No one wants to fall into a trap, especially one of our own making, and yet there is this cavernous hole for us to fall into, which most amazingly we are building for ourselves in our efforts to be accommodating with the immediate response.

Surely, you could say, that if there is a big hole to fall in then we would see it before we stepped off the pavement and fell into it. Most sane people would, but that is assuming they haven’t been overtaken by the creeping disease that is causing an unfortunate form of blindness, which, by the way, has nothing to do with sight impairment.

Have you got it already? Shall we find out?

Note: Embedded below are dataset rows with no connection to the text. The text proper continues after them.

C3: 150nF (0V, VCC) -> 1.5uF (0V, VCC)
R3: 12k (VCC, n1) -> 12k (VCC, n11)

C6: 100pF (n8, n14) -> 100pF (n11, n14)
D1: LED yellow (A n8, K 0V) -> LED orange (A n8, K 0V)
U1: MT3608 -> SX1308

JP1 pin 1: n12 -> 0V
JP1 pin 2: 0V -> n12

When your mobile phone rings, do you answer it immediately? When a text comes in do you rush to your phone to find out what it says and then send back a text message almost before the text has even had time to get into your in box? Equally do you answer your emails as soon as they come in? Worse still do you have a pop up on the screen which tells you that “you’ve got mail” and regardless of what you are doing, do you find yourself having to read the message, and if appropriate, give an instant response?

If you answered yes to any of the questions above the disease has begun. If you answered yes too many of the questions then the disease had taken control. The disease in question is the perils of the “immediate response”.

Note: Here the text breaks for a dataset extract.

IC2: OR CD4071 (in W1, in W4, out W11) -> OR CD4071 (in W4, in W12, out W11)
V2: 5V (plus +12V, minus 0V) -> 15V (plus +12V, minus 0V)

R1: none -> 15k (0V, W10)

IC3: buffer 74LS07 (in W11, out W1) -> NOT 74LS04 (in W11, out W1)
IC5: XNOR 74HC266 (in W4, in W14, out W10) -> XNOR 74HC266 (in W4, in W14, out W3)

What is wrong with that? I hear you say. Surely I am being a good communicator? Technically that would be true if it were a life or death situation, but ask yourself how many of those do you get in a year?

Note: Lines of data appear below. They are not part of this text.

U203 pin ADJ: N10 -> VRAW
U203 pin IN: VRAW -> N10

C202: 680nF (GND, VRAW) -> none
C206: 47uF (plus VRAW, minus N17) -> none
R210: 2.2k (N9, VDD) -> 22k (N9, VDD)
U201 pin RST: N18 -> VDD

The sad reality is that proving to whoever has been in touch that you will usually respond immediately, sets up a sub conscious reaction in them that they can leave communicating with you till the last minute – because you always respond! Worse still it means that most of the communication will then be urgent and robs you of the time for making a good quality decision, and where necessary, the time to pray about the answer before you give it.

This need for the instant response has a habit of putting you under pressure and building totally unnecessary stress into your day. On my courses it is not unusual for people to admit that they have even answered the phone when sitting on the toilet, that is how much the urgency to answer has taken hold.

The cure is to turn your phone onto silent whilst you are working on something important, as your time is already spoken for, and let the answer phone take the call. To only check your emails every three hours, or when you have a spare moment (and don’t let them become a displacement activity when in reality you are procrastinating about getting down to something important). Read your text message if curiosity gets the better of you, but don’t answer it immediately. Turn off the pop up as it will distract you from your current work. Turn off your work phone when you leave the office. Your company will have your home phone if it is truly urgent.

At home don’t always answer the home phone immediately, let it go on to answer phone and then you can filter the calls. Set up a process with your immediate family that if it is urgent they should ring three times, hang up and then ring again. That way you will know it is worth answering – and it better be an emergency!

These are just some of the ways you can start to reverse the vicious cycle you may have gotten into.